# AUFGABEN
1: Prüfen Sie für jede der folgenden Aussagen, ob sie mit dem Auszug zum Silverstone SG07 übereinstimmt, und belegen Sie Ihre Antwort mit einem wörtlichen Zitat aus dem Auszug. (a) Beim SG07 sitzt das Netzteil über der CPU. (b) Das SG07 ist serienmäßig mit einem 180mm Lüfter auf der Oberseite ausgestattet. (c) Die Gehäuse der Shuttle J-Serie müssen für mITX Mainboards modifiziert werden.
2: Knüpfen Sie an den Auszug zum Silverstone SG07 an und führen Sie ihn nach seinem letzten Satz weiter.

# AUSZUG

========================================================================

# SG07 - Silverstone präsentiert neues mITX Gehäuse auf der CES 2010, Shuttle stellt J-Serie vor



## Poulton (8. Januar 2010)

*SG07 - Silverstone präsentiert neues mITX Gehäuse auf der CES 2010, Shuttle stellt J-Serie vor*

Auf pcworld.fr gibt es Bilder und Beschreibung vom SG07. 



			Dieser Inhalt steht nur eingeloggten Mitgliedern zur Verfügung.
        

 


			Dieser Inhalt steht nur eingeloggten Mitgliedern zur Verfügung.
        

 


			Dieser Inhalt steht nur eingeloggten Mitgliedern zur Verfügung.
        

 


			Dieser Inhalt steht nur eingeloggten Mitgliedern zur Verfügung.
        

 


			Dieser Inhalt steht nur eingeloggten Mitgliedern zur Verfügung.
        


Im Gegensatz zum SG05/06 fasst es Grafikkarten wie die Ati HD5890 und höhere CPU Kühler. Auch wurde die Position des Netzteil verändert, welches sich nun nicht mehr über der CPU, sondern vor dem Mainboard befindet. Serienmässig ist das Gehäuse mit einem 180mm Lüfter auf der Gehäuseoberseite ausgestattet. Fassen tut es eine 3,5" Festplatte sowie ein Slimline DVD Laufwerk.
Die Maße sind laut diesem Beitrag auf hardforum.com: 200mm(H)x220mm(B)x330mm(T) und das Gehäuse hat damit ein Volumen von 14,52l. Zum Vergleich: Das SG05 weißt ein Volumen von 11,03l bei 175mm(H)x225mm(B)x280mm(T)(eigene Messung) auf.

Shuttle stellt auf der CES 2010 seine Barebones der neuen J-Serie vor. Interessant hierbei: diese Gehäuse sind kompatibel zu mITX Mainboards und man ist somit nicht mehr gezwungen es in irgendeiner Art und Weise für eben diese zu modifizieren.


----------



## iGreggy (8. Januar 2010)

*AW: SG07 - Silverstone präsentiert neues mITX Gehäuse auf der CES 2010, Shuttle stellt J-Serie vor*

Das sieht ja schon wirklich nicht schlecht aus, bin da mal auf Lian Li´s Antwort bezüglich der Q0x Serie gespannt. Das wird interessant. Ebenfalls interessant zu wissen wäre die Wärme-Abfuhr.

========================================================================

# AUFLISTUNG
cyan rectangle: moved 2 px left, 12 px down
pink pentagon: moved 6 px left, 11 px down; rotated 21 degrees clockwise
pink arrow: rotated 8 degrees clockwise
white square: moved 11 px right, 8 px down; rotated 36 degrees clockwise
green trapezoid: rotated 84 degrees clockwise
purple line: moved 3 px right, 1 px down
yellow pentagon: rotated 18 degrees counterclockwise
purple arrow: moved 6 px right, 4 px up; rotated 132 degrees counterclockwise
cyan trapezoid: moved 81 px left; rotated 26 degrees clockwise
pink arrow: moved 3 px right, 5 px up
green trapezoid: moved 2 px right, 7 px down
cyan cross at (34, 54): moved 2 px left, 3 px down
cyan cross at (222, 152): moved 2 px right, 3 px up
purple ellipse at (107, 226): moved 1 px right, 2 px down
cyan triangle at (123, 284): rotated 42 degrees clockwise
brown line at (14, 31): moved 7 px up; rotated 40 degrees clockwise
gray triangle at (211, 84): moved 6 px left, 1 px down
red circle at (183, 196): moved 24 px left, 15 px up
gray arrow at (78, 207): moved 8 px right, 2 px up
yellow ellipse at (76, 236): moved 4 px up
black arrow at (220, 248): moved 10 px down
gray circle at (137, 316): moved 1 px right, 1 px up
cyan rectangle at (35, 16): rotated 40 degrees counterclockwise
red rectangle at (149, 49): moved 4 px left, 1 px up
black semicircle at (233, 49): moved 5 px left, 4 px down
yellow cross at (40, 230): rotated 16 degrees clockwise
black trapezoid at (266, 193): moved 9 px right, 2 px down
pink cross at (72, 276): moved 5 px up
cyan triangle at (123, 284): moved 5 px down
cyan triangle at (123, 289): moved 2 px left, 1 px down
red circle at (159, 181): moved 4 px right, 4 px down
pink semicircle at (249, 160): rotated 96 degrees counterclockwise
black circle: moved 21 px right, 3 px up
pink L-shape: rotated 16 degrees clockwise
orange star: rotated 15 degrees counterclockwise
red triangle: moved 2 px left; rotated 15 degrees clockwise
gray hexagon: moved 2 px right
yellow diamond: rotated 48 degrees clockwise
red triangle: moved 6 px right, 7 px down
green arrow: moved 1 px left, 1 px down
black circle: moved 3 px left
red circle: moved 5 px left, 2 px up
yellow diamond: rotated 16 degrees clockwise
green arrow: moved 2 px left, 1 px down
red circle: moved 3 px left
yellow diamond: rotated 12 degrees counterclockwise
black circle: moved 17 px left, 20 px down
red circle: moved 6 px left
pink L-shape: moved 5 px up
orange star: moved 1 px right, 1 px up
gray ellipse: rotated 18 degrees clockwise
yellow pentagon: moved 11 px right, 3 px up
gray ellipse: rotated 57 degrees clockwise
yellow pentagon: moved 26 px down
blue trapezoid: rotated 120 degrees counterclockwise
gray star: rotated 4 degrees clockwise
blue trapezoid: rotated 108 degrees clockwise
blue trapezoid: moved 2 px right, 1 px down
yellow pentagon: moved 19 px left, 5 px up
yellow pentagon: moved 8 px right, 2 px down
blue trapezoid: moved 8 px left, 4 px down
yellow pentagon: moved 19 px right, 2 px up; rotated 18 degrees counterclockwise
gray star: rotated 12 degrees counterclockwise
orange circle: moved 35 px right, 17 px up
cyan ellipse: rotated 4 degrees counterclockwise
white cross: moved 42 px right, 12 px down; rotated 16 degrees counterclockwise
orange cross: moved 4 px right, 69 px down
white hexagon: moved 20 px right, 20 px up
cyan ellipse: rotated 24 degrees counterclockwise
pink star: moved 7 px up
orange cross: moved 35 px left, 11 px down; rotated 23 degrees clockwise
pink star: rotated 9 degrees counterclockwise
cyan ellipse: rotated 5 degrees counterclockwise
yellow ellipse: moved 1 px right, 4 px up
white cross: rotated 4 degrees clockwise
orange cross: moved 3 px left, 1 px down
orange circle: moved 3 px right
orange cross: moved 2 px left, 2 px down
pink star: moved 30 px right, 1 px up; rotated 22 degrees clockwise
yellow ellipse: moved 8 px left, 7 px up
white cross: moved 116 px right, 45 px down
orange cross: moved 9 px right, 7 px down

========================================================================

# LÖSUNGEN
1:
(a) Nein: „welches sich nun nicht mehr über der CPU, sondern vor dem Mainboard befindet“
(b) Ja: „Serienmässig ist das Gehäuse mit einem 180mm Lüfter auf der Gehäuseoberseite ausgestattet.“
(c) Nein: „man ist somit nicht mehr gezwungen es in irgendeiner Art und Weise für eben diese zu modifizieren“

2:
----------



## CrimsoN 2.0 (8. Januar 2010)

*AW: SG07 - Silverstone präsentiert neues mITX Gehäuse auf der CES 2010, Shuttle stellt J-Serie vor*

Coole Sache...


----------



## emperator (9. Januar 2010)

*AW: SG07 - Silverstone präsentiert neues mITX Gehäuse auf der CES 2010, Shuttle stellt J-Serie vor*

Interessantes Teil, mal schauen wie der Preis wird.


----------



## afrotobi (9. Januar 2010)

*AW: SG07 - Silverstone präsentiert neues mITX Gehäuse auf der CES 2010, Shuttle stellt J-Serie vor*

Hat sicher ne super Kühlung/ Luftstrom.... *lol*


----------



## Masterwana (9. Januar 2010)

*AW: SG07 - Silverstone präsentiert neues mITX Gehäuse auf der CES 2010, Shuttle stellt J-Serie vor*



afrotobi schrieb:


> *lol*




Was gibts daran aus zusetzen?


----------



## Poulton (9. Januar 2010)

*AW: SG07 - Silverstone präsentiert neues mITX Gehäuse auf der CES 2010, Shuttle stellt J-Serie vor*



Masterwana schrieb:


> Was gibts daran aus zusetzen?


Das frag ich mich auch. Bei meinem jetzigen Gehäuse ist die Kühlung eigentlich gleich dem was Silverstone da vorgestellt hat und ich habe keine Probleme mit der Hitzeentwicklung.


----------



## Gamersware (9. Januar 2010)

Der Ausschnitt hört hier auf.